When speaking with the professional journalists, we found that a tool which helps them identify which stories are worth reporting could be potentially useful. We searched around online and asked some of the professionals, and couldn't find any existing solution that did what we aimed to do. So we built it.
What it does
Meta-Journalism is a sensor journal project that uses the internet as it's sensor. It takes data from news sources, social media, and trending searches on Google to give a journalist a supply vs. demand relationship for articles on a given topic, which helps determine what topics are worth writing about.
Social Media Score: Derived based on the frequency of new tweets being sent out featuring the keywords. This score is used to scale the potential popularity of a topic based on expected reader engagement.
Press Coverage Score: Derived based on how many news articles mention the keywords, weighted by frequency of publication. This score is used to measure the current supply of news stories on a topic.
Search Popularity Score: Derived based on the data supplied by Google Trends on search popularity. This score is used to measure the current demand for news stories on a topic.

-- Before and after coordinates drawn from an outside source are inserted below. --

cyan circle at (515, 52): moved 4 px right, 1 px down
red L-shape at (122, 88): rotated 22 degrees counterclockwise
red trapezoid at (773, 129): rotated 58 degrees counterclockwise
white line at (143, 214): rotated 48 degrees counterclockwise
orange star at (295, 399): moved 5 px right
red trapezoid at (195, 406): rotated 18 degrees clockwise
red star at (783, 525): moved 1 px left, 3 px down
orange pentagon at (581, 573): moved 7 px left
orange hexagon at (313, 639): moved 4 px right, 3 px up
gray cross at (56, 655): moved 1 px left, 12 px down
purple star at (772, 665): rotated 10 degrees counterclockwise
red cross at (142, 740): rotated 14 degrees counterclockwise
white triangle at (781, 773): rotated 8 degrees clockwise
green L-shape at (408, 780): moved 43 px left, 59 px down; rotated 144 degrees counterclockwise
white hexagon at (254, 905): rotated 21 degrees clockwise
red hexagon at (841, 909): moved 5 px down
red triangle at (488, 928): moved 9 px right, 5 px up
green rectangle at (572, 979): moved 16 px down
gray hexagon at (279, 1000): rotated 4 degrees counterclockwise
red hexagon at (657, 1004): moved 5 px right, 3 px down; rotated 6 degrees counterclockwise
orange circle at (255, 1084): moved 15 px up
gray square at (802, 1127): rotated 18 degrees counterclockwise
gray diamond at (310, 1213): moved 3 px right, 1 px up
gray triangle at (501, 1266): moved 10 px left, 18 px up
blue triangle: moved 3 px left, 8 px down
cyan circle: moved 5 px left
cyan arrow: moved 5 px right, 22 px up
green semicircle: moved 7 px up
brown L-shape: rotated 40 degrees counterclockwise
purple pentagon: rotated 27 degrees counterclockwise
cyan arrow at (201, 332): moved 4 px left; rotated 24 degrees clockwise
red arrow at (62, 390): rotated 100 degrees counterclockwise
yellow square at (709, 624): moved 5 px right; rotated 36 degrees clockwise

M-Score: Our cumulative score, taking all of the above into account. The larger the M-Score, the more opportunity there is for articles to be posted on the subject. Smaller, or negative M-Scores imply oversaturation of stories in the market, thus less opportunities for articles on that subject. M-Scores less than 5 probabably aren't worth writing about, where larger M-Scores are more likely to appeal to an undersaturated market.
How we built it
We created separate web-scrapers for all 3 of the sites we're interfacing with. Only Google Trends had a useful API that we were able to integrate. With those scrapers, we took the data we gathered and plugged it into specialized algorithms we created to determine a score based on the data from each scraper individually, and all of the scrapers combined.
Challenges we ran into
Building the algorithms was very difficult, finding a way to turn the very different, and often unrelated values we got from the three sites into something meaningful wasn't easy. The algorithms we use still aren't perfect, but we've found they give results that in theory to make sense based on the input data. Also, getting Flask to work, and figuring out a way to host the website was a pain. There seemed to be a lot of outdated documentation on the internet, and filtering what worked from what didn't took a lot of development time.
Accomplishments that we're proud of
Getting all our base functionality done with time to spare. Solving a variety of problems in creative ways after google-fu failed.
What we learned
Tyler: I learned a lot of web development stuff, had to teach myself flask from the ground up to get things working.
Lonnie: I became a lot more familiar with Python through this experience.
Selina: I gained a lot of experience with html, and got an idea of how python scripts and html can be integrated.
What's next for Meta-Journalism
Add more sites to the press coverage, and social media scores. Further refine our algorithms to make them useful. Get a real, permanent, web hosting solution, so I don't need to run everything off my local hard drive.
The demo site will only be live for the duration of Profhacks, but if it's well received we'll move to a more permanent hosting solution.